RTP honors eight decades of LGBTQ history with the use of the word “Triangle” and in its logo.

The pink triangle is a popular and widely recognized symbol for the LGBTQ community. The history of the triangle is rooted in the World War II era, and reminds individuals of the tragedies that occurred during that time. Although the Nazi regime targeted many groups for extermination, history often does not mention that homosexuals were among those groups. The pink triangle is a reminder that homosexuality was persecuted.

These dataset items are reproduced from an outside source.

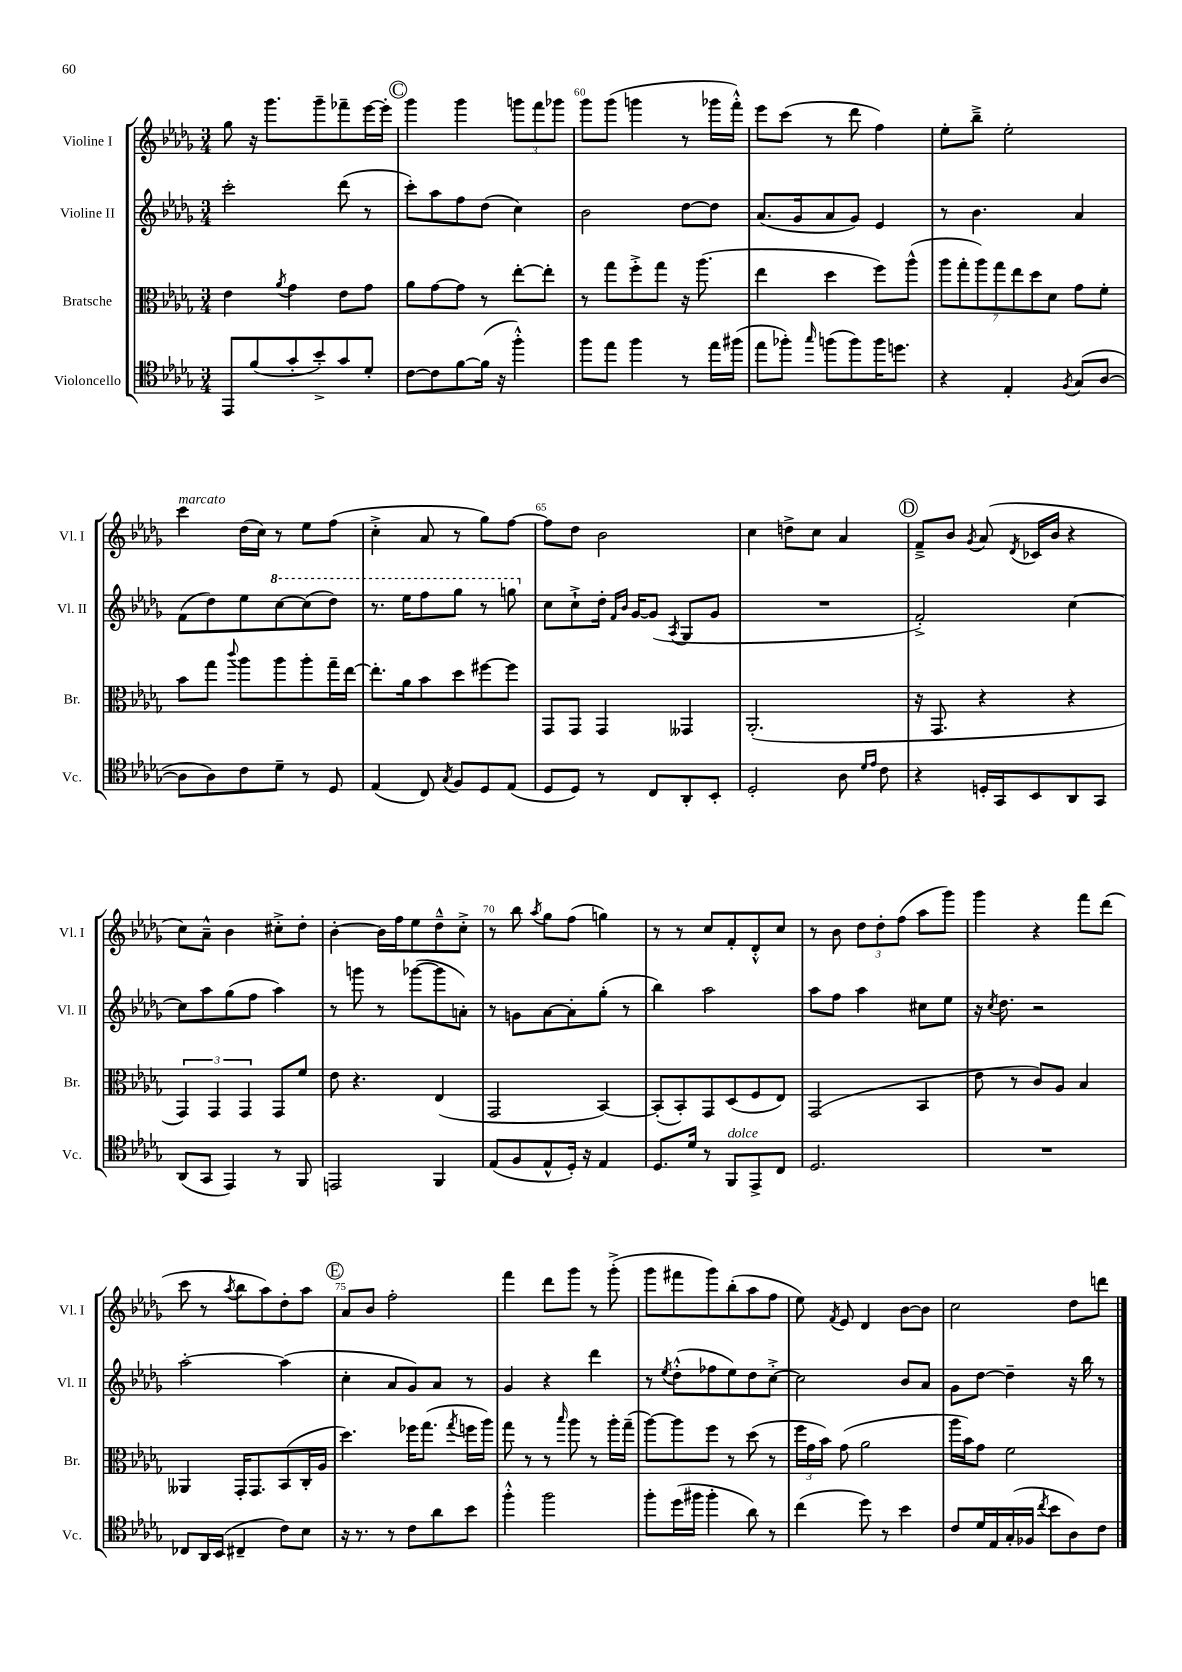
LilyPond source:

<<
\new StaffGroup <<
\new Staff = "s0" \with { instrumentName = "Violine I" shortInstrumentName = "Vl. I" } {
    \clef treble \key des \major \numericTimeSignature \time 3/4
    \autoBeamOff ges''8 r16 ges'''8.[ ges'''8-- fes'''8-- ees'''16~ ees'''16]-. |
    \mark \markup { \circle "C" } ges'''4 ges'''4 \tuplet 3/2 { g'''8[ f'''8 ges'''8] } |
    ges'''8[ ges'''8]( g'''4 r8 ges'''16[ f'''16]-.-^) |
    ees'''8[ c'''8]( r8 des'''8 f''4) |
    ees''8[-. bes''8]---> ees''2-. |
    c'''4^\markup { \italic "marcato" } des''16[( c''16]) r8 ees''8[ f''8]( |
    c''4-.-> aes'8 r8 ges''8[) f''8]~ |
    f''8[ des''8] bes'2 |
    c''4 d''8[-> c''8] aes'4 |
    \mark \markup { \circle "D" } f'8[---> bes'8] \acciaccatura { ges'8 } aes'8( \acciaccatura { des'8 } ces'16[ bes'16] r4 |
    c''8[) aes'8]---^ bes'4 cis''8[-.-> des''8]-. |
    bes'4~-. bes'16[ f''16 ees''8 des''8---^ c''8]-.-> |
    r8 bes''8 \acciaccatura { aes''8 } ges''8[ f''8]( g''4) |
    r8 r8 c''8[ f'8-. des'8-.-^ c''8] |
    r8 bes'8 \tuplet 3/2 { des''8[ des''8-. f''8]( } aes''8[ ges'''8]) |
    ges'''4 r4 f'''8[ des'''8]( |
    c'''8 r8 \acciaccatura { aes''8 } bes''8[ aes''8) des''8-. aes''8] |
    \mark \markup { \circle "E" } aes'8[ bes'8] f''2-. |
    f'''4 des'''8[ ges'''8] r8 ges'''8-.->( |
    ges'''8[ fis'''8 ges'''8) bes''8-.( aes''8 f''8] |
    ees''8) \acciaccatura { f'8 } ees'8 des'4 bes'8[~ bes'8] |
    c''2 des''8[ d'''8] \bar "|." |
}
\new Staff = "s1" \with { instrumentName = "Violine II" shortInstrumentName = "Vl. II" } {
    \clef treble \key des \major \numericTimeSignature \time 3/4
    \autoBeamOff c'''2-. des'''8( r8 |
    \mark \markup { \circle "C" } c'''8[-.) aes''8 f''8 des''8]( c''4) |
    bes'2 des''8[~ des''8] |
    aes'8.[( ges'16 aes'8 ges'8]) ees'4 |
    r8 bes'4. aes'4 |
    f'8[( des''8) ees''8 \ottava #1 c'''8~ c'''8( des'''8]) |
    r8. ees'''16[ f'''8 ges'''8] r8 g'''8 \ottava #0 |
    c''8[ c''8-!-> des''16]-. \grace { f'16[ bes'16] } ges'16[~ ges'8]( \acciaccatura { aes8 } ges8[ ges'8] |
    R2. |
    \mark \markup { \circle "D" } f'2-.->) c''4~ |
    c''8[ aes''8 ges''8( f''8] aes''4) |
    r8 g'''8 r8 ges'''8[~( ges'''8 a'8]-.) |
    r8 g'8[ aes'8~ aes'8-. ges''8]-.( r8 |
    bes''4) aes''2 |
    aes''8[ f''8] aes''4 cis''8[ ees''8] |
    r16 \acciaccatura { c''8 } des''8. r2 |
    aes''2~-. aes''4( |
    \mark \markup { \circle "E" } c''4-. aes'8[ ges'8) aes'8] r8 |
    ges'4 r4 des'''4 |
    r8 \acciaccatura { ees''8 } des''8[-.-^( fes''8 ees''8) des''8 c''8]~-.-> |
    c''2 bes'8[ aes'8] |
    ges'8[ des''8]~ des''4-- r16 bes''16 r8 \bar "|." |
}
\new Staff = "s2" \with { instrumentName = "Bratsche" shortInstrumentName = "Br." } {
    \clef alto \key des \major \numericTimeSignature \time 3/4
    \autoBeamOff ees'4 \acciaccatura { aes'8 } ges'4 ees'8[ ges'8] |
    \mark \markup { \circle "C" } aes'8[ ges'8~ ges'8] r8 ees''8[~-. ees''8]-. |
    r8 ges''8[ f''8-.-> ges''8] r16 aes''8.( |
    ees''4 des''4 f''8[) aes''8]-^( |
    \tuplet 7/4 { aes''8[ ges''8-. aes''8) ges''8 ees''8 des''8 des'8] } ges'8[ f'8]-. |
    bes'8[ ges''8] \appoggiatura { c'''8 } aes''8[ aes''8 aes''8-. ges''16-- ees''16]~ |
    ees''8.[-. aes'16 bes'8 des''8 fis''8~ fis''8] |
    ges,8[ ges,8] ges,4 geses,4 |
    aes,2.-.( |
    \mark \markup { \circle "D" } r16 ges,8. r4 r4 |
    \tuplet 3/2 { ges,4) ges,4 ges,4 } ges,8[ f'8] |
    ees'8 r4. ees4( |
    ges,2 bes,4~) |
    bes,8[-.( bes,8-.) ges,8 des8( f8 ees8]) |
    ges,2( bes,4 |
    ees'8 r8 c'8[) aes8] bes4 |
    aeses,4 ges,16[-. ges,8. bes,8( c16-. aes16] |
    \mark \markup { \circle "E" } des''4.) fes''16[ ges''8.]( \acciaccatura { ges''8 } f''16[ aes''16]) |
    ges''8 r8 r8 \grace { bes''16 } aes''8 r8 aes''16[-. ges''16]--( |
    aes''8[~) aes''8 f''8] r8 des''8( r8 |
    \tuplet 3/2 { f''16[ ges'16 bes'16]) } ges'8( aes'2 |
    aes''16[ bes'16) ges'8] f'2 \bar "|." |
}
\new Staff = "s3" \with { instrumentName = "Violoncello" shortInstrumentName = "Vc." } {
    \clef tenor \key des \major \numericTimeSignature \time 3/4
    \autoBeamOff ees,8[ f'8( ges'8-. bes'8-.->) ges'8 des'8]-. |
    \mark \markup { \circle "C" } c'8[~ c'8 f'8~ f'16]( r16 f''4-.-^) |
    f''8[ ees''8] f''4 r8 ees''16[ fis''16]( |
    ees''8[ fes''8]-.) \grace { ges''16 } f''8[( f''8) f''16 d''8.] |
    r4 ees4-. \acciaccatura { f8 } ges8[( aes8]~ |
    aes8[ aes8) c'8 des'8]-- r8 des8 |
    ees4( c8) \acciaccatura { ges8 } f8[ des8 ees8]( |
    des8[ des8]) r8 c8[ aes,8-. bes,8]-. |
    des2-. aes8 \grace { des'16[ ees'16] } c'8 |
    \mark \markup { \circle "D" } r4 d16[-. ges,16 bes,8 aes,8 ges,8] |
    aes,8[( ges,8] ees,4) r8 f,8 |
    e,2 f,4 |
    ees8[( f8 ees8-^ des16]-.) r16 ees4 |
    des8.[ des'16] r8 f,8[^\markup { \italic "dolce" } ees,8-> c8] |
    des2. |
    R2. |
    ces8[ aes,16 bes,16]( cis4-- c'8[) bes8] |
    \mark \markup { \circle "E" } r16 r8. r8 c'8[ aes'8 bes'8] |
    f''4-.-^ f''2 |
    f''8[-. des''16( fis''16] fis''4-. aes'8) r8 |
    c''4( des''8) r8 bes'4 |
    c'8[ des'16 ees16 ges16-.( fes16] \acciaccatura { c''8 } bes'8[ aes8) c'8] \bar "|." |
}
>>
>>
\layout { \context { \Score currentBarNumber = #58 \override BarNumber.break-visibility = ##(#f #t #t) barNumberVisibility = #(every-nth-bar-number-visible 5) } }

The history of the pink triangle begins before WWII, during Adolf Hitler’s rise to power. Paragraph 175, a clause in German law prohibiting homosexual relations, was revised by Hitler in 1935. The revision included kissing, embracing, and gay fantasies as well as sexual acts. Convicted offenders were sent to prison and then later to concentration camps. An estimated 25,000 people were convicted from 1937 to 1939. Homosexual men were viewed as a threat to the state because they would reduce the capacity to wage war and purify the German race. Initially the sentence for this crime was sterilization, usually by castration, but in 1942, the punishment was extended to include death.

Each prisoner in the Nazi concentration camps was labeled with a color-coded geometric figure that identified the reason for incarceration. The designations also served to form a sort of social hierarchy among the prisoners. Criminals were marked with green triangles; political prisoners with red, “asocials” (including Roma, nonconformists, vagrants, and other groups) were marked with black or–in the case of Roma in some camps–brown triangles.

Homosexuals were marked with pink triangles and Jehovah’s Witnesses with purple ones. Non-German prisoners were also marked with the first letter of the German name for their home country, which was sewn onto their badge. The two triangles forming the Jewish star badge would both be yellow unless the Jewish prisoner was included in one of the other prisoner categories. A Jewish homosexual prisoner, for example, would be identified with a yellow triangle beneath a pink triangle.

In the 1970’s, gay liberation groups reclaimed the pink triangle as a popular symbol for the gay rights movement. Not only is the symbol easily recognized, but it also draws attention to oppression and persecution. In the 1980’s, ACT-UP (AIDS Coalition To Unleash Power) began using the pink triangle for their cause. The triangle was inverted so it pointed up, to signify an active fight back rather than a passive resignation to fate. Today, for many, the pink triangle represents pride, solidarity, and a promise to never allow another Holocaust to happen again.